1度触れてしまったら己の抑圧していた気持ちが一気に溢れ出てきてしまう。チィが苦しそうに顔を歪め、涙を流しながら発作の時のように短く呼吸を繰り返しているのを見て俺は諸手を挙げた。
「やっ、ダメ……煌…騎……見な…ぃで……」
「チィ大丈夫だ、もう大丈夫だから……落ち着け」
興奮する彼を落ち着かせる為に掛けた言葉が、情けなくも掠れて震える。寧ろ大丈夫じゃないのは俺のほうだなと、心の奥底で自分を嘲笑った。
愛する者に触れただけで俺の心や身体は喜びの声を挙げる。彼の事が堪らなく好きだと魂が叫んでいた。
なのにチィはまるで拒絶するように俺の腕を払い除け、首をがむしゃらに左右へと振った。
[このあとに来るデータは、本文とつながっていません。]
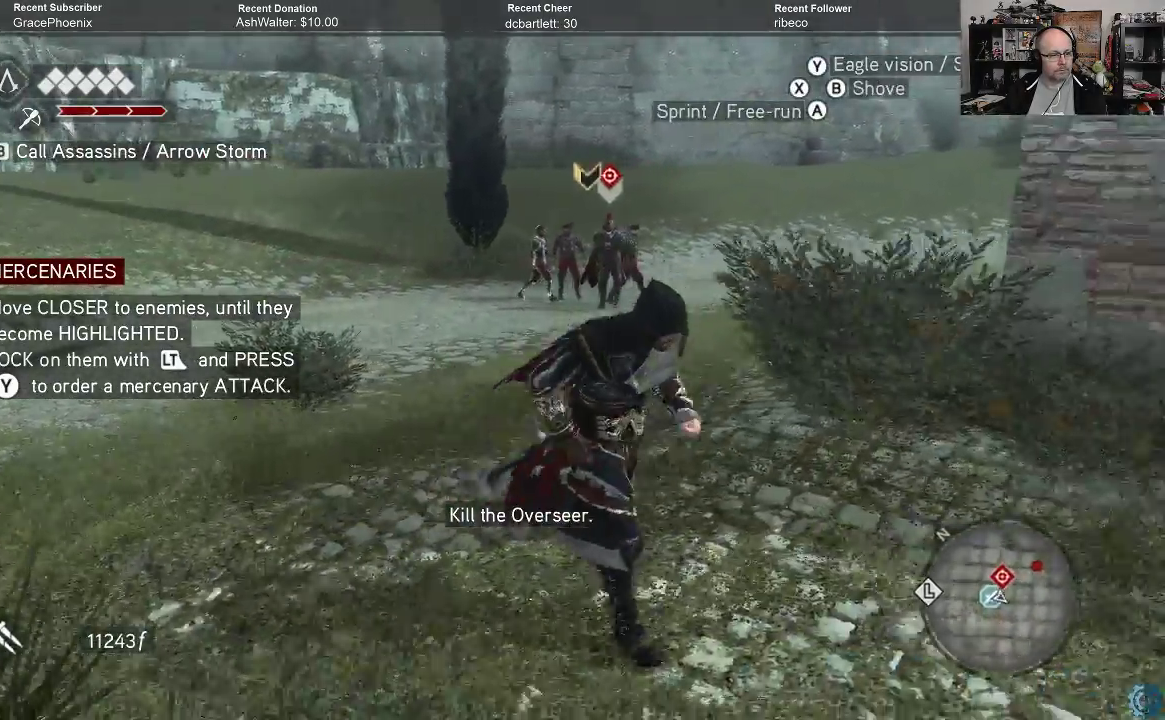
{"buttons": ["R2"], "left_stick": "down", "right_stick": "center", "events": [[133, "left_stick", "down"], [133, "right_stick", "down-left"], [500, "right_stick", "center"]]}
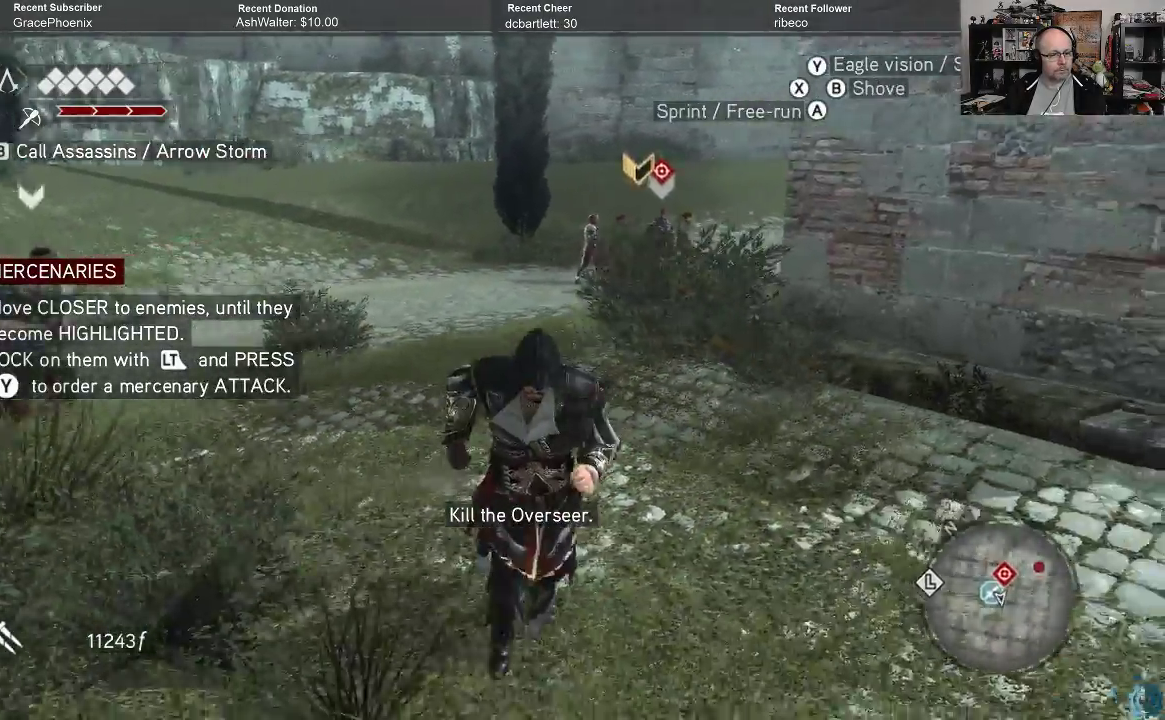
{"buttons": ["R2"], "left_stick": "down-right", "right_stick": "center", "events": [[167, "left_stick", "center"], [367, "left_stick", "down-right"]]}
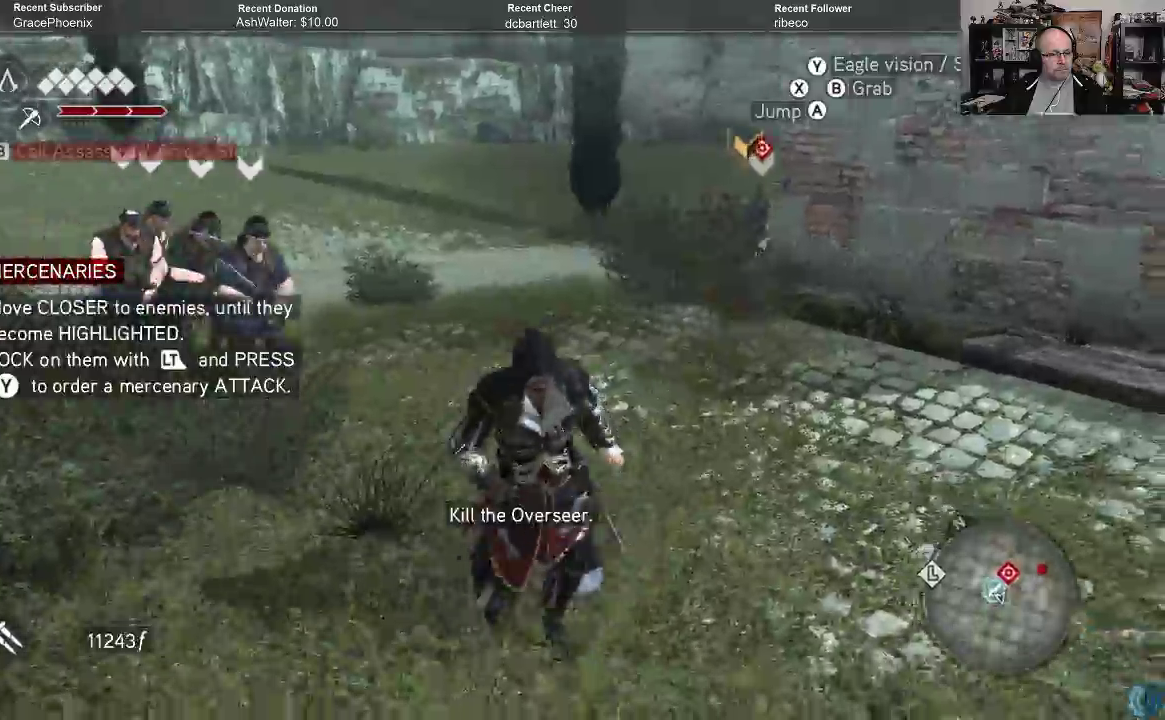
{"buttons": ["R2"], "left_stick": "down-right", "right_stick": "center", "events": [[33, "left_stick", "down"], [300, "left_stick", "down-right"]]}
途端に胸が張り裂けそうになり、ぎゅっと掴まれたように締め付けられ苦しくなる。
何故だッ、どうしてチィは俺を拒もうとするッ!?
縋る思いで顔を覗き込めば彼は泣きながら謝った。自分は俺に触れて貰えるような綺麗な身体じゃないからと……。
とうの昔に大勢の男たちの手によって穢され、薄汚れてしまっているから触って欲しくないと言う。
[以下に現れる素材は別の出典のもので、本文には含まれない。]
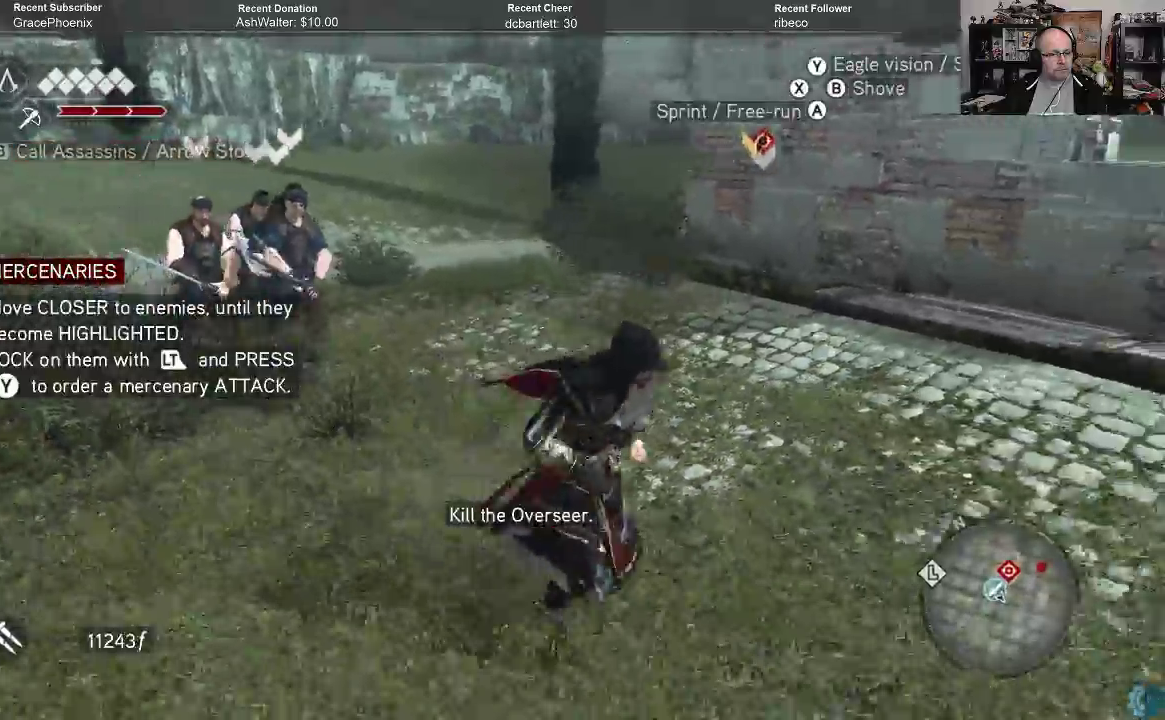
{"buttons": ["R2"], "left_stick": "down-right", "right_stick": "center", "events": []}
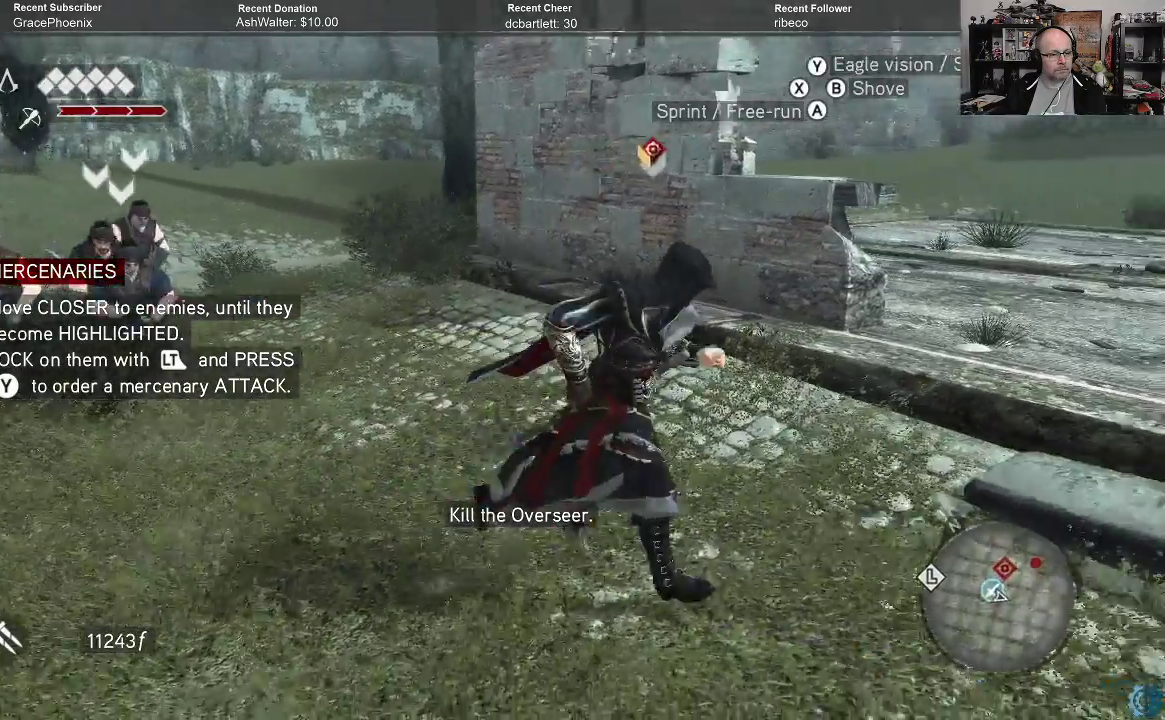
{"buttons": ["R2"], "left_stick": "center", "right_stick": "down-left", "events": [[167, "left_stick", "center"], [433, "right_stick", "down-left"]]}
「馬鹿を言うなッ! お前はちっとも穢されてなんかいない! お前のどんな時も決して折れない気高き心は誰であろうと穢しはできないんだ!!」
「でもっ……でもっ……ボクは好きになっちゃ……いけなかった……ボクが…みんなを……狂わせた! 煌騎ッ、ごめ……好きになって……ごめ…なさいッ」
「―――なッ!? ふざけるなッ!!!」
「………ぅ?………煌…騎………?」
彼の言葉を聞いた瞬間、俺は怒鳴っていた。
すべては己が元凶だと思い込むチィの心がとても哀れで悲しかった。
いや、小さい頃から”あの男“にそう刷り込まれて生きてきたのだから、仕方がないと言えば仕方ないのかもしれない。
だが本当はそうじゃないのだと、想う気持ちは自由で誰にも止める権利はないのだと、チィに教えてあげたかった。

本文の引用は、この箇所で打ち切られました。